6. One book I wish had been written: No Means No: The First Amendment Really Does Protect Religious and Political Speech, No Matter What Judicial Shenanigans Some Candyass Statists Try to Pull, by the American Bar Association, the Federalist Society and the American Civil Liberties Union.

7. One book I wish had not been written: All the “good” ones are taken, so let me go with The Mill on the Floss, by Georg Eliot. It was a required text in an eighteenth-century novels course taught by a feminist, and it was a course I had na?vely signed up for hoping for a few good books to read, not an agenda. Ironically, this was one of the few “classics” required in the course, but I think that was because the female protagonist cried, it seemed, every three pages. That of course fit in well with the course’s presumption that everything conspired to create female unhappiness then as now.
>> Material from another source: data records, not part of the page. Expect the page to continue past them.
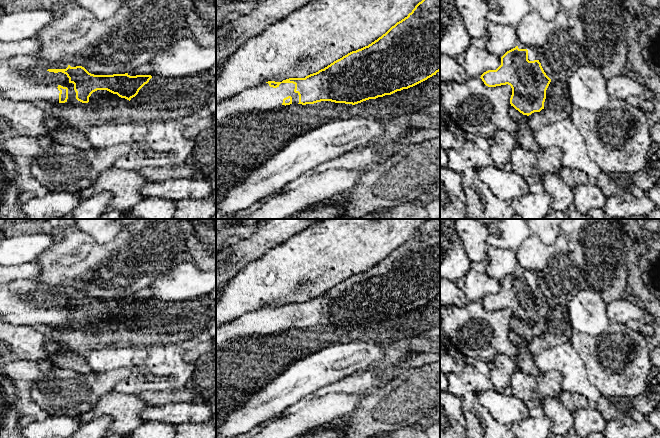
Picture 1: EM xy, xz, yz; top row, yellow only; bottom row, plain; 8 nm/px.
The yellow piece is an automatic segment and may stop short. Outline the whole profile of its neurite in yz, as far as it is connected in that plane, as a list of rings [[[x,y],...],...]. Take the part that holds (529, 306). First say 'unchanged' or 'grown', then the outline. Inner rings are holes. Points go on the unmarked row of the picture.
grown; [[[519,266],[515,272],[507,275],[501,281],[501,289],[496,294],[488,294],[480,302],[488,311],[510,309],[512,312],[510,328],[523,339],[529,340],[534,336],[540,336],[544,333],[546,314],[551,303],[544,296],[541,287],[537,283],[538,279],[538,272]]]

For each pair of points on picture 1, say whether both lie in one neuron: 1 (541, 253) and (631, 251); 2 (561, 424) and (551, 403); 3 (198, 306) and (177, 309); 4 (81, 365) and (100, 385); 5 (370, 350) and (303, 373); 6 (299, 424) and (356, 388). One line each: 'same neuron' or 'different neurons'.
1: same neuron
2: same neuron
3: same neuron
4: different neurons
5: same neuron
6: same neuron

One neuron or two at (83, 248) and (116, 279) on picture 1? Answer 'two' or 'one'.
one

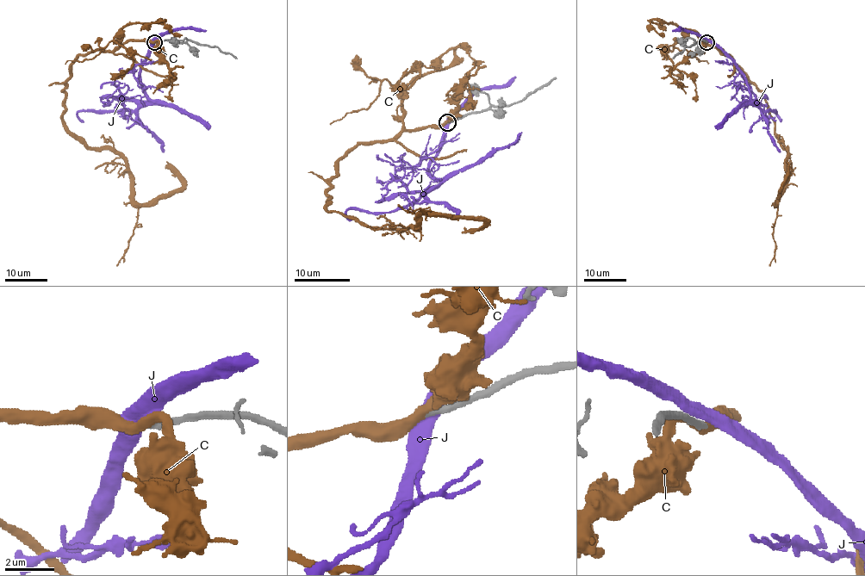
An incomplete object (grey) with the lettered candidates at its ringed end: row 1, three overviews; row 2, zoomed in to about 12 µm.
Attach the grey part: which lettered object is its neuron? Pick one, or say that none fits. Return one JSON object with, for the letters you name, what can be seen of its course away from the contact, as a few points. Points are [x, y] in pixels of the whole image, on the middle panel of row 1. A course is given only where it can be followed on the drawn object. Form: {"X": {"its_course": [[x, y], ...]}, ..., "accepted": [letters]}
{"C": {"its_course": [[447, 122], [350, 148], [326, 208], [376, 227], [415, 229], [426, 213], [483, 222], [464, 227]]}, "accepted": ["C"]}

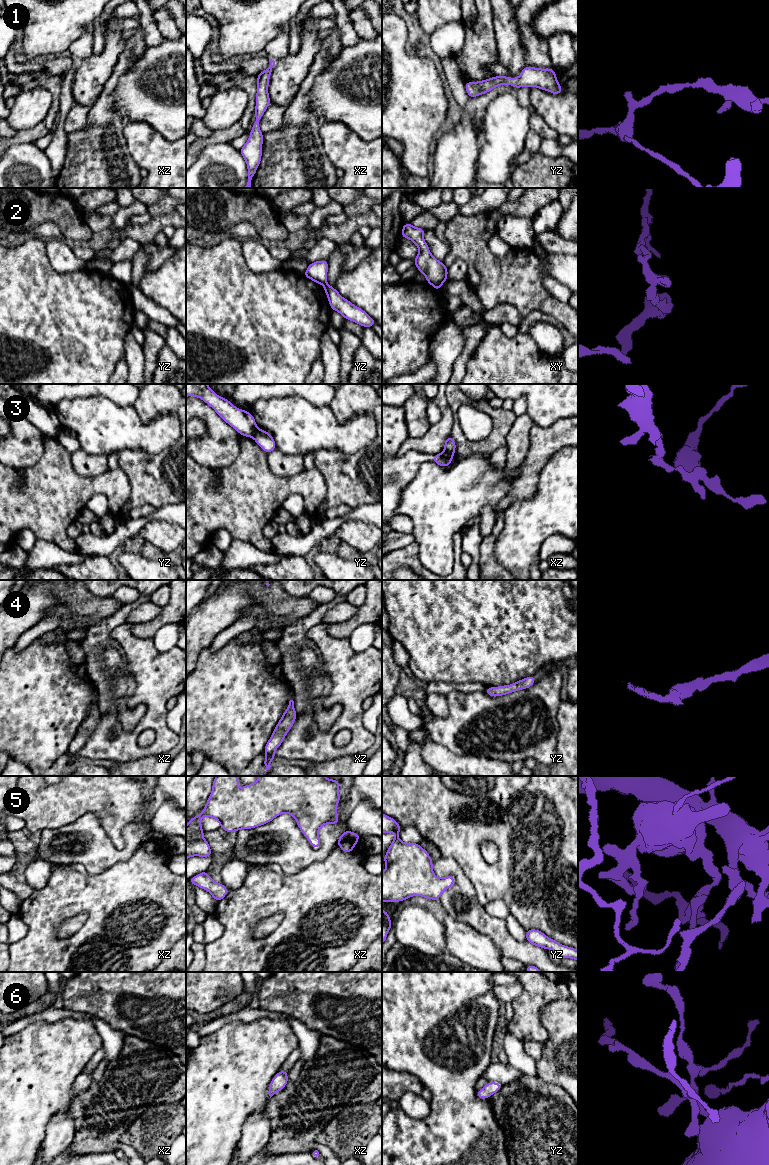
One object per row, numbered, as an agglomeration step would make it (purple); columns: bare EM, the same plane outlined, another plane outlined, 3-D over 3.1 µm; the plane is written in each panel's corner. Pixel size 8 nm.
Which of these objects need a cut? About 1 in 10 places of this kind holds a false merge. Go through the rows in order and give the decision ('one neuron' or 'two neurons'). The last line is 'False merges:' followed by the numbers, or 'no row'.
1: one neuron
2: two neurons
3: two neurons
4: one neuron
5: one neuron
6: one neuron
False merges: 2, 3

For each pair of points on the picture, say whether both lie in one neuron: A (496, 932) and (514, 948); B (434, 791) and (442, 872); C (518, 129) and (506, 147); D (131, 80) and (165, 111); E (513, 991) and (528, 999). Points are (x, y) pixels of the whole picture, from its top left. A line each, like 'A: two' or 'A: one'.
A: one
B: two
C: one
D: one
E: two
I’m sure the reading experience was soured by the extra-literary gripes of my professor; nevertheless, I wanted that damned mill to burn up before I had completed the first 100 pages, a wish that only grew more fervent as the pages sloshed by with still more blubbering.

8. One book I am currently reading: Testimony: The Memoirs of Dmitri Shostakovich, by Solomon Volkov. It’s the book that shattered a carefully honed Soviet illusion that had been bought into by countless Western socialist elites who should have known better, and a brilliant artist’s revenge and salvaging his life’s work and reputation from the one place the Soviets couldn’t touch him ? beyond the grave.

9. One book I’ve been meaning to read: John Adams by David McCullough. I read a speech by him to Hillsdale College on the subject of Adams, “A Man Worth Knowing,” and bought the book immediately afterward. It’s now in “the stack.”


Now that I have done, I have not done, for I have more … that is, I have some “tags” to make. So let’s go with Bob Lee Swagger, Kevin “Southpaw Grammar” Hales, Mike Adams, Hal Young, and Jerry “Bigtime” Agar.